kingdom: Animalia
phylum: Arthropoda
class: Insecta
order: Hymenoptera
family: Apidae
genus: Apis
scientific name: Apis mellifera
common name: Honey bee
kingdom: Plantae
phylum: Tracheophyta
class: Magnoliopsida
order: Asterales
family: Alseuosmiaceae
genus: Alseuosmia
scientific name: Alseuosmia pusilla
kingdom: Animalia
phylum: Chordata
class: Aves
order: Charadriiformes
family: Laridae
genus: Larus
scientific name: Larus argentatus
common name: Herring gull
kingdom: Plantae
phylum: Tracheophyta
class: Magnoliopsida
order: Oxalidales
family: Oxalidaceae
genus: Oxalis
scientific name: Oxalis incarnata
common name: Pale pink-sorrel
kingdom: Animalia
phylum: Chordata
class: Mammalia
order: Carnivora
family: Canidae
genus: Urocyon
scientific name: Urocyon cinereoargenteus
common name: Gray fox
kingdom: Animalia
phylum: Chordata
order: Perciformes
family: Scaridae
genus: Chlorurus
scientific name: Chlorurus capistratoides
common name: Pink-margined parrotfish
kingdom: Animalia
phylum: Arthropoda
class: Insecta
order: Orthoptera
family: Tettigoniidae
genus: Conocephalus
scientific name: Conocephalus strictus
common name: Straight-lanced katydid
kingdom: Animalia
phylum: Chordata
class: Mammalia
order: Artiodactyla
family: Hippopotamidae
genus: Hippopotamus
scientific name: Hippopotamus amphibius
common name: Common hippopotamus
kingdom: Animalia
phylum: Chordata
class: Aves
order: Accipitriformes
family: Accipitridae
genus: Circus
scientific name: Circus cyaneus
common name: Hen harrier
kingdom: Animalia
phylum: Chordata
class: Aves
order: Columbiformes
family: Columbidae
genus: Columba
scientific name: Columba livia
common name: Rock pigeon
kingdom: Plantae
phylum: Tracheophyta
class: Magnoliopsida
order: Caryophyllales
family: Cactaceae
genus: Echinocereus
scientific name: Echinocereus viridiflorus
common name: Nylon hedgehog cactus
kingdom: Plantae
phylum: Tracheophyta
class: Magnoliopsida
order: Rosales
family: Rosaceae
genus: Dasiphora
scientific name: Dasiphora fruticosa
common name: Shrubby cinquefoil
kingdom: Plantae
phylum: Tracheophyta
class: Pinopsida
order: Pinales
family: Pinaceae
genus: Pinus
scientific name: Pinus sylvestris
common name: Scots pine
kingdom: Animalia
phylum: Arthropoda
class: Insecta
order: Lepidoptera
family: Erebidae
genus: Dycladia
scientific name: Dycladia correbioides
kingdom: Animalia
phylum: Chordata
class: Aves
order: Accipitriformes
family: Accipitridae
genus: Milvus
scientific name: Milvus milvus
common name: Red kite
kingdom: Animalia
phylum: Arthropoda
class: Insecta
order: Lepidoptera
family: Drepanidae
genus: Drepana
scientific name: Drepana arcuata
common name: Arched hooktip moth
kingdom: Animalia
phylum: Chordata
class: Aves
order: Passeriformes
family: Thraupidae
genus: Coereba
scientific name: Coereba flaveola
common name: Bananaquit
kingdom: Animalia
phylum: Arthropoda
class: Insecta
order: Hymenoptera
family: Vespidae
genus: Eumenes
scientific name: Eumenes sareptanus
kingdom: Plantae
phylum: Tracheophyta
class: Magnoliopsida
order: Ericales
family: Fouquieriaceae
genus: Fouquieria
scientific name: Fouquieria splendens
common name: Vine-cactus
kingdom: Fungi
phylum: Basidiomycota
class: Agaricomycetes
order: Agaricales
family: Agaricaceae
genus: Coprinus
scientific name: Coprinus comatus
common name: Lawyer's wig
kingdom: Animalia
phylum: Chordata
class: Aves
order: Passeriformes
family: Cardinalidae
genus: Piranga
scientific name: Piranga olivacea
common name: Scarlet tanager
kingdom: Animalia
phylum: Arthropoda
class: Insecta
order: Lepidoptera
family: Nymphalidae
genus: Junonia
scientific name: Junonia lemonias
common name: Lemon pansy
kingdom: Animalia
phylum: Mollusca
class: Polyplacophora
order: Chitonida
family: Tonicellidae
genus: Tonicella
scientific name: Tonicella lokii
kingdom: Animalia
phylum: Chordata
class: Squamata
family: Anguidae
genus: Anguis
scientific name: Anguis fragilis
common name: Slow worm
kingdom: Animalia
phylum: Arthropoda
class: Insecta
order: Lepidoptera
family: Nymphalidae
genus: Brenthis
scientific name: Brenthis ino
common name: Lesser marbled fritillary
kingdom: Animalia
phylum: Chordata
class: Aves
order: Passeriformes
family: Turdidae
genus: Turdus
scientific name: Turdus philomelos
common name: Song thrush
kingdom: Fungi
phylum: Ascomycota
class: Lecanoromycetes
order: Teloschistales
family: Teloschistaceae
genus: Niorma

☆ ☆ ☆ ☆ ☆

Reproduce the material above from its first line through the line containing "order: Charadriiformes", including that line, without changing any of it.

● Exercise solution:
kingdom: Animalia
phylum: Arthropoda
class: Insecta
order: Hymenoptera
family: Apidae
genus: Apis
scientific name: Apis mellifera
common name: Honey bee
kingdom: Plantae
phylum: Tracheophyta
class: Magnoliopsida
order: Asterales
family: Alseuosmiaceae
genus: Alseuosmia
scientific name: Alseuosmia pusilla
kingdom: Animalia
phylum: Chordata
class: Aves
order: Charadriiformes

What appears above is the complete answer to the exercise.